By and by I will gladly go with you over your vast material.
Did you not some time ago tell me that you considered the Y-shaped bone (so-called presphenoid) in the Pike to be the true basisphenoid? If so, let me know before lecture to-morrow, that I may not commit theft unawares.
I have arrived at that conclusion myself from the anatomical relations of the bone in question to the brain and nerves.
I look upon the proposition opisthotis = turtle's "occipital externe" = Perch's Rocher (Cuvier) as the one thing needful to clear up the unity of structure of the bony cranium; and it shall be counted unto me as a great sin if I have helped to keep you back from it.

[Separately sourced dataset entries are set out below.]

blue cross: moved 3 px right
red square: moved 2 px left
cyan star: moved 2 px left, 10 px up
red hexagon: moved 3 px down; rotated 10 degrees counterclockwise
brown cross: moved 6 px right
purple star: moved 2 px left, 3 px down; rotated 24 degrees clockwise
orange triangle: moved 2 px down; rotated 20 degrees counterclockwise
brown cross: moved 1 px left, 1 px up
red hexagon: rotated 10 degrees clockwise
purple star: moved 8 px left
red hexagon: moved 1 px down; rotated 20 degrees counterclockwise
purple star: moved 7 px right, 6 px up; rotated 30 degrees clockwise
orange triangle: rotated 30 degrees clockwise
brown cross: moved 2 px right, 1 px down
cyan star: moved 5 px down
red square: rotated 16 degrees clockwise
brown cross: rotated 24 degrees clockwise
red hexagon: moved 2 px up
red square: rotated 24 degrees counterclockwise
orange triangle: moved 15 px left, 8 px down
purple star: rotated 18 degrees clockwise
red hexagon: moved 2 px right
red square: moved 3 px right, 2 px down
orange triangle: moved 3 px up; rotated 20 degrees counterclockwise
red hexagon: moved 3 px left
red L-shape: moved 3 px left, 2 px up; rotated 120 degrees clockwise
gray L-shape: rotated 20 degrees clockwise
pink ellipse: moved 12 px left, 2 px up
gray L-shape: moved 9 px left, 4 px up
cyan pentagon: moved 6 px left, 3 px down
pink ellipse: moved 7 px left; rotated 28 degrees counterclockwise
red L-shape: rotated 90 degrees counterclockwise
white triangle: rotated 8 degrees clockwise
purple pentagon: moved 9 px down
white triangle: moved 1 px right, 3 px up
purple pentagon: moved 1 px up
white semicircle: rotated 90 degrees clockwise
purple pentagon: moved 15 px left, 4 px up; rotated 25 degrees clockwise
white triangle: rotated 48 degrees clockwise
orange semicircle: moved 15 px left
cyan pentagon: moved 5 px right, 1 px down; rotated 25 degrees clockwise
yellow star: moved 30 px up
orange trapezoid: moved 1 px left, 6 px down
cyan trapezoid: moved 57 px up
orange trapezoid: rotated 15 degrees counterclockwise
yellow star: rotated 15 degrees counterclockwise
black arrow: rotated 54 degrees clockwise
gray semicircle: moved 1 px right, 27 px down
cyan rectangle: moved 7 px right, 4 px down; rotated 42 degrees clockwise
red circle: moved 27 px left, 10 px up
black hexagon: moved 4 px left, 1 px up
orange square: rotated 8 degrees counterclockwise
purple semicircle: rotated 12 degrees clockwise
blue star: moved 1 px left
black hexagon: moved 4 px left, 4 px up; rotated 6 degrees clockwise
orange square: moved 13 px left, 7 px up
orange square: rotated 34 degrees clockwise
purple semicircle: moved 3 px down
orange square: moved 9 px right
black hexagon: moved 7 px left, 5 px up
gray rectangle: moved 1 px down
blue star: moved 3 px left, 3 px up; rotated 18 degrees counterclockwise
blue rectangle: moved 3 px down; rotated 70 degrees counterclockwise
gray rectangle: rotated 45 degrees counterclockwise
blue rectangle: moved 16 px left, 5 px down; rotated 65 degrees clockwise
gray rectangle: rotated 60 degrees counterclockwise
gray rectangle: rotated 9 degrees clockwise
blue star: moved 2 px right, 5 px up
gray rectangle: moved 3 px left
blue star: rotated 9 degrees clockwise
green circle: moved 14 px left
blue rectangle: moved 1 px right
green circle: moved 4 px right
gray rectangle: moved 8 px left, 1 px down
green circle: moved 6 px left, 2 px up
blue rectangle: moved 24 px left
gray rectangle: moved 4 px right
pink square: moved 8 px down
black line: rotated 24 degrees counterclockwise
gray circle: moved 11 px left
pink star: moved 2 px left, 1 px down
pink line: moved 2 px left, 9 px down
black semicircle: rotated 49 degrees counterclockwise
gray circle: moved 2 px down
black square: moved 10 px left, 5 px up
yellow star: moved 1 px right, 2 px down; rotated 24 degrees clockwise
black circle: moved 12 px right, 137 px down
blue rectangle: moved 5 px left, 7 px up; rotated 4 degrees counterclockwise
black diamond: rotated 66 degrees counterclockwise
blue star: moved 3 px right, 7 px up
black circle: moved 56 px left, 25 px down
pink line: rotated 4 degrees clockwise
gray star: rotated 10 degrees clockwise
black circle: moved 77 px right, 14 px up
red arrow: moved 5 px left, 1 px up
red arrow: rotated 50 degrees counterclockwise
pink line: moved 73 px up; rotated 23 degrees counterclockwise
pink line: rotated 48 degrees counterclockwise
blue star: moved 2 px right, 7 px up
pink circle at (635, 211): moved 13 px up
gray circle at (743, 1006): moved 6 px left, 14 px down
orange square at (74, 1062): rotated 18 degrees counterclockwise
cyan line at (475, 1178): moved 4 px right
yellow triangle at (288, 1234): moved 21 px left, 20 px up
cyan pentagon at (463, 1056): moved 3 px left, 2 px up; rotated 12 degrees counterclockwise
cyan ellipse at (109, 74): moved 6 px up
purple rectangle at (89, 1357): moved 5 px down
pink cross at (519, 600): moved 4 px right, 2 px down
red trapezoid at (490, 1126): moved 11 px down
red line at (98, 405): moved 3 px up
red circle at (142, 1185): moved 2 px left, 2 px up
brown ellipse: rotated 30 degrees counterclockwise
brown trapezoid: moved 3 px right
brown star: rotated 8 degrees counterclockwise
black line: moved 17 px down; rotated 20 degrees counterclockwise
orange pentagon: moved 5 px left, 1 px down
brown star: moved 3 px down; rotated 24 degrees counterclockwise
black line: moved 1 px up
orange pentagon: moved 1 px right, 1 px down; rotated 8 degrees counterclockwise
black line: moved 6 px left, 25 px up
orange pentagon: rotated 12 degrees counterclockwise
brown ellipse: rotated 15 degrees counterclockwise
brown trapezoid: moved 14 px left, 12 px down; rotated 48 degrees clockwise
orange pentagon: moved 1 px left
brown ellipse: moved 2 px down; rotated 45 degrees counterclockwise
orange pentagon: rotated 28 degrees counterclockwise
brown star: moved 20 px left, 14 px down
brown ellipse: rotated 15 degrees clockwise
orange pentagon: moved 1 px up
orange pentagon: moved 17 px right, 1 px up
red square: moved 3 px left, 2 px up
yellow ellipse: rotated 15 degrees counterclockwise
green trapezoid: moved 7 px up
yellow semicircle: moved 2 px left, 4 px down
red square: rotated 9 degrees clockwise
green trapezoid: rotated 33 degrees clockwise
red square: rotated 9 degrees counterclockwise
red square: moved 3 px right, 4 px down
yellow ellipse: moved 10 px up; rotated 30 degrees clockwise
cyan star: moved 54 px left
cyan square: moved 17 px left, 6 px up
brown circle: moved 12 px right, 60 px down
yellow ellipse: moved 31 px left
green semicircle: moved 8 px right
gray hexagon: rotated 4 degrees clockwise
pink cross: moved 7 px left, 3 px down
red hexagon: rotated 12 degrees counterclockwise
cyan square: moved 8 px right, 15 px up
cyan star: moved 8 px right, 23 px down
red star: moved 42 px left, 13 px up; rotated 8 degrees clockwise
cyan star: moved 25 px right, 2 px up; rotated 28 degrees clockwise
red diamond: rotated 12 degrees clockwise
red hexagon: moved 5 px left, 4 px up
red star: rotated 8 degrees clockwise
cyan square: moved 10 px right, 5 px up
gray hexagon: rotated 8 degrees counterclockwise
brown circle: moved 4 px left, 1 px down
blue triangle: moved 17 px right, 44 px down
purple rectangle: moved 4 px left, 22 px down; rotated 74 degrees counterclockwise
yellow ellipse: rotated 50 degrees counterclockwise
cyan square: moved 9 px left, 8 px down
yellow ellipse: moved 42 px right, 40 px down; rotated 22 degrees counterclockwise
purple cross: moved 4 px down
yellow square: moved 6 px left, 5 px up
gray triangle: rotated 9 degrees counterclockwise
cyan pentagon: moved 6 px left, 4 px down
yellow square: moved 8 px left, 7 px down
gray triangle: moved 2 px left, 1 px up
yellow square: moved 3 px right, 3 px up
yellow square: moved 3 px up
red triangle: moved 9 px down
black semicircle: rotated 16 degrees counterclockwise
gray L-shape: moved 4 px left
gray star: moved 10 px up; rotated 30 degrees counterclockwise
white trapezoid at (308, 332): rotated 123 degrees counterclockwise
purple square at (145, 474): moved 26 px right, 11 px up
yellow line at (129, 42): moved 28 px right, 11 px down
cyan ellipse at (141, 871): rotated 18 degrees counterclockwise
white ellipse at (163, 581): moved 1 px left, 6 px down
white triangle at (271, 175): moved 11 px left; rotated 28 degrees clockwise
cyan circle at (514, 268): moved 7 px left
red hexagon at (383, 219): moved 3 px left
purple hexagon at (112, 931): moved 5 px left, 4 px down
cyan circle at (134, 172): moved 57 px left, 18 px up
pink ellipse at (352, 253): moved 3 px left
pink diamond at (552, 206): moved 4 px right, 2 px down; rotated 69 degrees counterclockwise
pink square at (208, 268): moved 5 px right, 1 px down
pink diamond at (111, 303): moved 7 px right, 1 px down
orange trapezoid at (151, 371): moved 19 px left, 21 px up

The thing has been dawning upon me ever since I read Kolliker's book two summers ago, but I have never had time to work it out.
Ever yours faithfully,
T.H. Huxley.
[The following extracts from a letter to Hooker and a letter to Darwin describe the pressure of his work at this time.]
1863.
My dear Hooker,
…I would willingly send a paper to the Linnean this year if I could, but I do not see how it is practicable. I lecture five times a week from now till the middle of February. I then have to give eighteen lectures at the College of Surgeons—six on classification, and twelve on the vertebrate skeleton. I might write a paper on this new Glyptodon, with some eighteen to twenty plates. A preliminary notice has already gone to the Royal Society. I have a decade of fossil fish in progress; a fellow in the country WILL keep on sending me splendid new Labyrinthodonts from the coal, and that d—d manual must come out.